PI FACED MANY DANGERS. Sharks stalking him for days, their fins gliding alongside his boat. Perhaps waiting for him to fall overboard. Perhaps hoping to drive him mad enough to jump in.
But the bugs were more likely to drive him crazy. On a windless stretch of water, he encountered a swarm of stinging, buzzing insects so thick, the sky was darkened all around him. They hovered and burrowed while he slapped and scratched. By the time a breeze picked up, allowing him to sail away, he was so swollen that he could barely see or breathe, and the welts on his skin oozed and itched for days.

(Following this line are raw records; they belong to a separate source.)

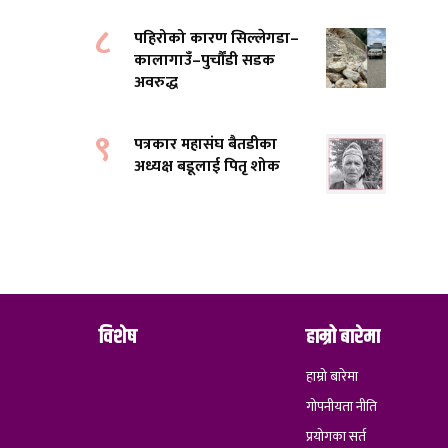
८
पहिरोको कारण सिल्लेगडा–
कालागाउँ–पुर्चौंडी सडक
अवरुद्ध
९
पत्रकार महासंघ बैतडीका
अध्यक्ष बडूलाई पितृ शोक
विशेष
हाम्रो बारेमा
हाम्रो बारेमा
गोपनीयता नीति
प्रयोगका सर्त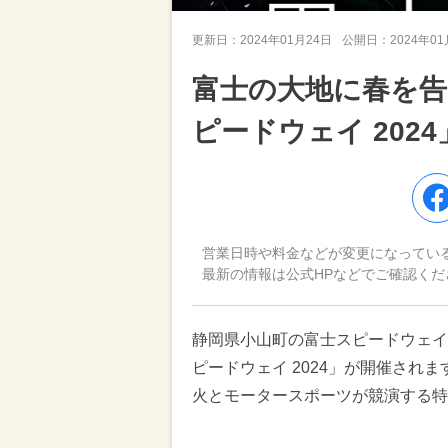
更新日：
2024年01月24日
公開日：
2024年0
富士の大地に春を告げ
ピードウェイ 202
営業日時や料金などが変更になってい
最新の情報は公式HPなどでご確認くだ
静岡県小山町の富士スピードウェイにて
ピードウェイ 2024」が開催され
火とモータースポーツが競演する特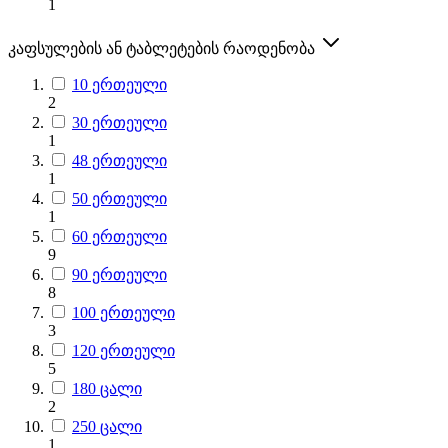
1
კაფსულების ან ტაბლეტების რაოდენობა
10 ერთეული
2
30 ერთეული
1
48 ერთეული
1
50 ერთეული
1
60 ერთეული
9
90 ერთეული
8
100 ერთეული
3
120 ერთეული
5
180 ცალი
2
250 ცალი
1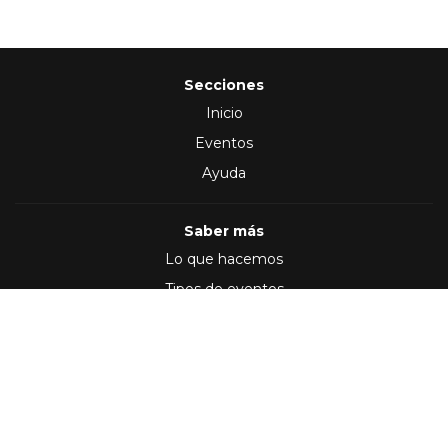
Secciones
Inicio
Eventos
Ayuda
Saber más
Lo que hacemos
Tipos de eventos
Síguenos en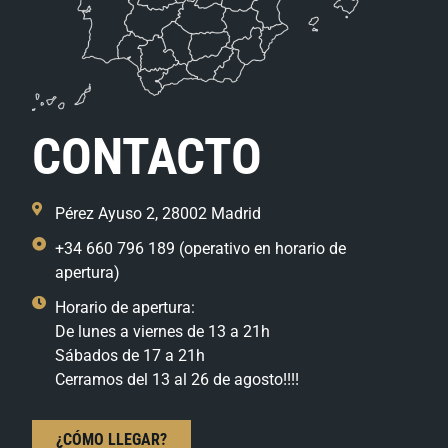
CONTACTO
Pérez Ayuso 2, 28002 Madrid
+34 660 796 189 (operativo en horario de
apertura)
Horario de apertura:
De lunes a viernes de 13 a 21h
Sábados de 17 a 21h
Cerramos del 13 al 26 de agosto!!!!
¿CÓMO LLEGAR?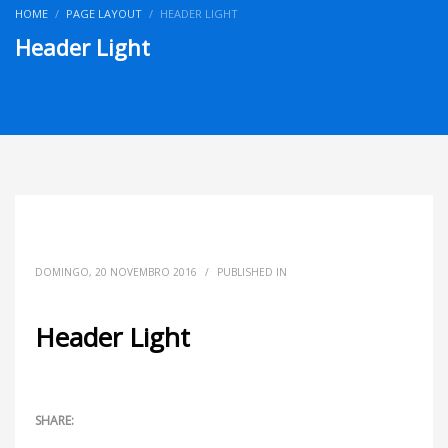
HOME
PAGE LAYOUT
HEADER LIGHT
Header Light
DOMINGO, 20 NOVEMBRO 2016
/
PUBLISHED IN
Header Light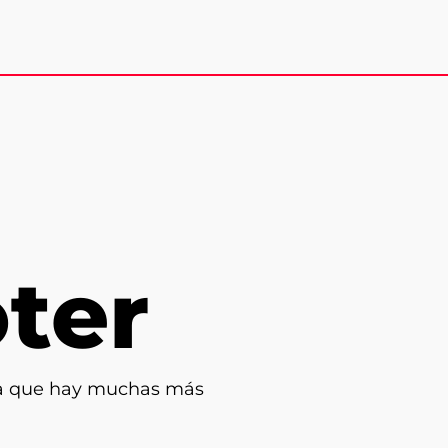
oter
rda que hay muchas más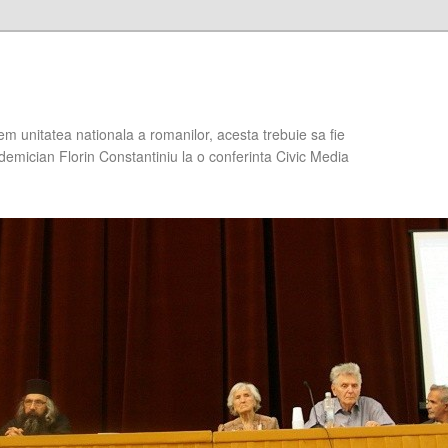
em unitatea nationala a romanilor, acesta trebuie sa fie
demician Florin Constantiniu la o conferinta Civic Media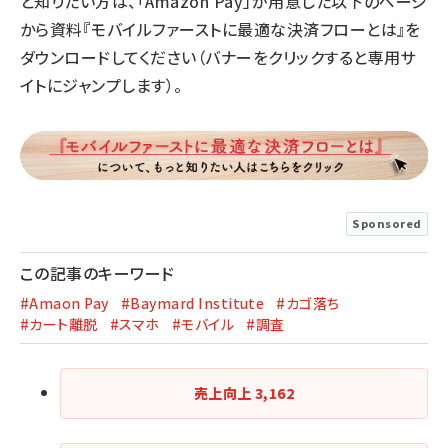
と知りたい方は、「Amazon Pay」が用意した以下のページ
から資料『モバイルファーストに最適な決済フローとは』を
ダウンロードしてください（バナーをクリックすると専用サ
イトにジャンプします）。
Sponsored
この記事のキーワード
#Amaon Pay
#Baymard Institute
#カゴ落ち
#カート離脱
#スマホ
#モバイル
#調査
売上向上
3,162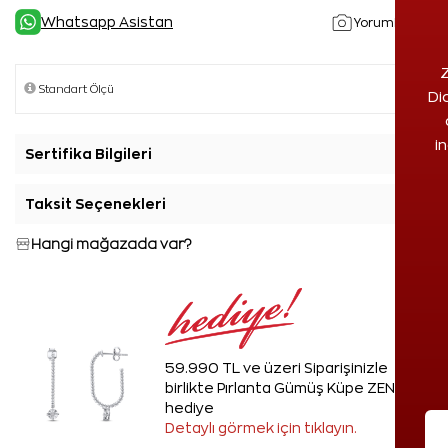
Whatsapp Asistan
Yorumlar(1)
Z
Di
i
Sertifika Bilgileri
+
Taksit Seçenekleri
+
Hangi mağazada var?
59.990 TL ve üzeri Siparişinizle
birlikte Pırlanta Gümüş Küpe ZEN'den
hediye
Detaylı görmek için tıklayın.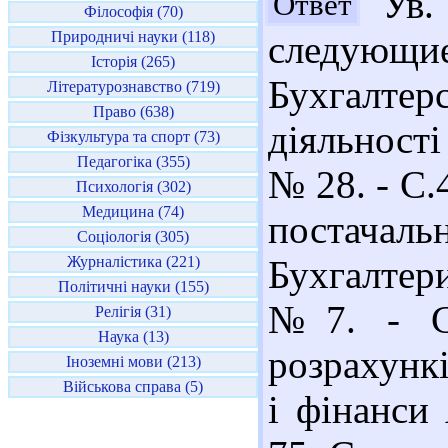
Ув. 
Ответ
Філософія (70)
Природничі науки (118)
следующи
Історія (265)
Бухгалт
Літературознавство (719)
Право (638)
діяльності
Фізкультура та спорт (73)
Педагогіка (355)
№ 28. - С.
Психологія (302)
Медицина (74)
постача
Соціологія (305)
Журналістика (221)
Бухгалтери
Політичні науки (155)
№7. - С.
Релігія (31)
Наука (13)
розрахункі
Іноземні мови (213)
Військова справа (5)
і фінанси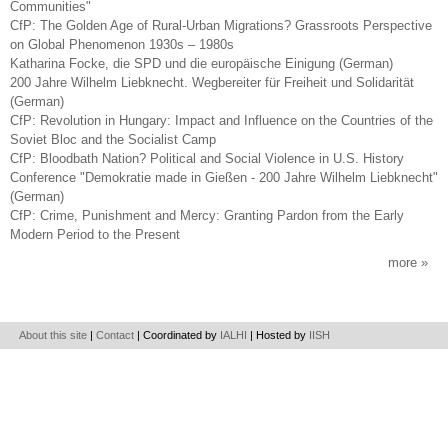
Communities"
CfP: The Golden Age of Rural-Urban Migrations? Grassroots Perspective
on Global Phenomenon 1930s – 1980s
Katharina Focke, die SPD und die europäische Einigung (German)
200 Jahre Wilhelm Liebknecht. Wegbereiter für Freiheit und Solidarität
(German)
CfP: Revolution in Hungary: Impact and Influence on the Countries of the
Soviet Bloc and the Socialist Camp
CfP: Bloodbath Nation? Political and Social Violence in U.S. History
Conference "Demokratie made in Gießen - 200 Jahre Wilhelm Liebknecht"
(German)
CfP: Crime, Punishment and Mercy: Granting Pardon from the Early
Modern Period to the Present
more
About this site
|
Contact
| Coordinated by
IALHI
| Hosted by
IISH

One of his moments of greatest peril occurred in the balmy season, when the winds could whip up into gale force in minutes. His boat was sturdy and strong, and small enough that he could maneuver it quickly, tacking this way and that to steer himself clear of rough waters. But this time it was different. There seemed to be no end to the howling wind and roiling water. Hours turned into days, until suddenly he found himself in an eerie calm. The waters were still. Too still. The wind had died down so quickly, it seemed to have sucked the very breath out of him. He had never experienced such a deathly quiet. Then, as quickly as it had come, the eye of calm was gone. Again he was blown and battered by the storm.
Finally, his strength gave out and he was swept into the sea.
His body floated amid the churning waves, and his mind floated between dream and reality. Was it really a whale that looked him in the eye? He had heard stories of people being swallowed by whales. One voyager even stayed alive for days before being spit out. Did this whale really swim beneath him, keeping him afloat? Would a whale nudge a body safely to shore? Had he really looked into the deep, somber eye of a big white whale? This was the memory Pi was left with when he found himself sprawled on yet another beach, surrounded by mangled driftwood, weeds, and the carcasses of fish that had not fared as well as he during the storm.
The image of a benevolent whale was a pleasant one, but it was quickly shoved aside when he stood and raised his eyes to a great mountain with plumes of smoke and bursts of molten rock spewing from its gaping mouth.
He recalled an expression from his village: Out of the kettle and into the fire.
He wasn’t in the fire yet, but a glowing stream of it was on its way.